Ks Until Today: "The Dollar Blue is a small, unimportant market; it's also illegal, yet unimportant because it's small. $1 USD = $136 pesos."

BCRA this week: Only 16% of of the $1.4 Billion USD spent on inbound tourism ever reaches the BCRA in the form of dollars

Ks Today: "Hmmm, upon further inspection, $1 USD is really worth $326 pesos, but only tourists can access this. Argentines with dollars will get $200 pesos less still."

An exchange rate split resolves one way, and one way only: via unification of all the rates, via a devaluation. If not today, next week, month, or year, si o si. Isabel Perón tried this in 1975 with Celestino Rodrigo, and it was a complete failure then too.

I'm surprised that the percentage is only 16% (curious how they derived that metric, too...). I'm curious what the tourism market looks like (eg. where people come from and where they go). My assumption would be that the majority of tourists from the USA, Europe would just use their credit cards without knowing better or feeling comfortable with cash exchange.

It looks like tourists from USA, Canada, and Europe account for 26% of tourists here, but that doesn't directly translate to dollars spent: https://www.casarosada.gob.ar/inter...-foreign-tourism-in-argentina-hits-new-record
 
Opens a new market segment, concierges, cuevas and arbolitos will offer 24/7 same rate or higher r than the MEP, nearby around the corner.

No records, no lines as expected at Official Exchange places, working only week days, during banking hours..?
 
Last edited:
I was thinking this was going to result in easy abuse by locals (and probably expats).

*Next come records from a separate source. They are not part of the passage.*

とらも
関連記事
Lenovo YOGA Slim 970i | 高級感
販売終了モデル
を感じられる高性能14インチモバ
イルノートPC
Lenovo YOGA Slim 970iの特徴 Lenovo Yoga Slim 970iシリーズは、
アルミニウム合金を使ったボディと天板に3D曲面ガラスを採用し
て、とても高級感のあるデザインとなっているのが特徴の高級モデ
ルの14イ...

This is only pressing the gas pedal to the end of this spiral.
 
So you have to a bank to get these dollars.... you can only change by standing in some long line.... During banking hours...

Does this gov know that tourists with dollars haven't been to a bank in decades? I would still sell my dollars to the hotel or whoever else makes it the most convenient.
 
You still have to bring cash with you... Why? Something stinks.
A deliberate loophole for Argentines who have dollars under the mattress perhaps… the treasury needs feeding so will gladly turn a blind eye to whether or not the person changing at the bank is a genuine tourist or just faking an accent.
 

Early details of what you will need to change dollars for pesos as a tourist at the MEP rate:
  • Foreign cash
  • Foreign ID (passport or Mercosur ID)
  • Be checked against an online money laundering registry to literally make sure you are not a Hezbollah or financing terrorism
  • A DDJJ to say that "yes I am a tourist who is resident abroad" and "I have not changed more than US$5000 in the last 30 days at any/ all entities where exchange is available"
In short the it looks like the government will care more about if you are funding ISIS in Libya rather than if you are actually a tourist or not.